Contudo um argumentista e um desenhador de Banda Desenhada serão sempre Artistas – praticantes das Artes da Literatura e do Desenho Ilustrativo. A questão que colocamos a seguir tem a ver com o uso generalizado e muitas vezes abusivo, mesmo depreciativo, da palavra “artista” e daí a nossa preferência, sempre, pela designação de “Autor”.

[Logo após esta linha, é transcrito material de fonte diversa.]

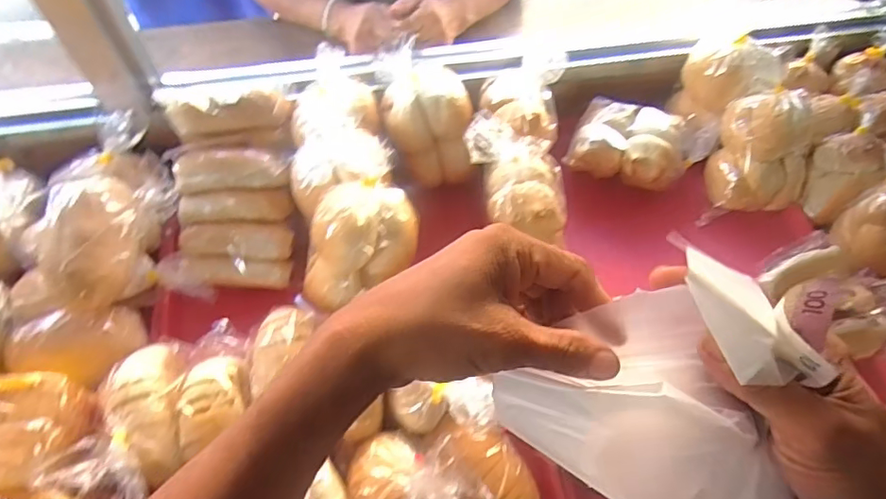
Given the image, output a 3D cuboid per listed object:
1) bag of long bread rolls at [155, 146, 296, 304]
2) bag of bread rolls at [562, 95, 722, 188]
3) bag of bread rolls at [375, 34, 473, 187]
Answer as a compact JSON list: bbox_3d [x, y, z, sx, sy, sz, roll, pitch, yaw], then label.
[{"bbox_3d":[-0.251,-0.037,0.646,0.145,0.055,0.173,6,90,-4],"label":"bag of long bread rolls"},{"bbox_3d":[0.264,-0.139,0.723,0.175,0.057,0.099,15,59,9],"label":"bag of bread rolls"},{"bbox_3d":[-0.021,-0.163,0.685,0.111,0.137,0.105,-12,58,-8],"label":"bag of bread rolls"}]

Acontece que a palavra “artista” foi de tal modo depreciada ao longo do tempo, que se tornou risível. Nos dias de hoje referem-se os “artistas” do cinema (os actores, porque os realizadores – responsáveis pela “arte final” de um filme –, nunca são designados por esse termo), do teatro, da televisão, da música, do circo, etc..., tendo mesmo ficado famosa a piada do humorista Herman José “artista da TV e disco e da cassete-pirata”, que pode servir de paradigma para o que dizemos atrás. Junte-se ainda o uso depreciativo da palavra, como por exemplo em “saíste-me cá um artista” e teremos o panorama do modo risível como se usa o termo. Existe no entanto muita gente, mesmo críticos e divulgadores, sem este tipo de discernimento e de senso crítico, que continua a tratar os autores como “artistas” da banda desenhada – mas curiosamente só tratam assim os desenhadores, porque os argumentistas são muitas vezes menosprezados.
Para nós, é um tratamento nada dignificante. Preferimos tratá-los por Autores!
Nota: Alguns dos dados referentes ao historial da Banda Desenhada que constam neste texto, foram (de forma muito sumária) recolhidos no Dicionário Universal da Banda Desenhada de Leonardo De Sá, Pedranocharco Publicações, Caldas da Rainha, 2010.
O movimento para a designação da Banda Desenhada como Nona Arte, “culminou” em Dezembro de 1971, com a publicação do livro Pour un Neuvième Art, la Bande Dessinée, de Francis Lacassin, outro dos teóricos do Giff-Wiff (mas o autor não chegou a justificar a denominação).
In Dicionário Universal da Banda Desenhada, de Leonardo de Sá.
Nota: Alguns dos dados referentes ao historial da Banda Desenhada que constam neste texto, foram (de forma muito sumária) recolhidos no Dicionário Universal da Banda Desenhada de Leonardo De Sá, Pedranocharco Publicações, Caldas da Rainha, 2010.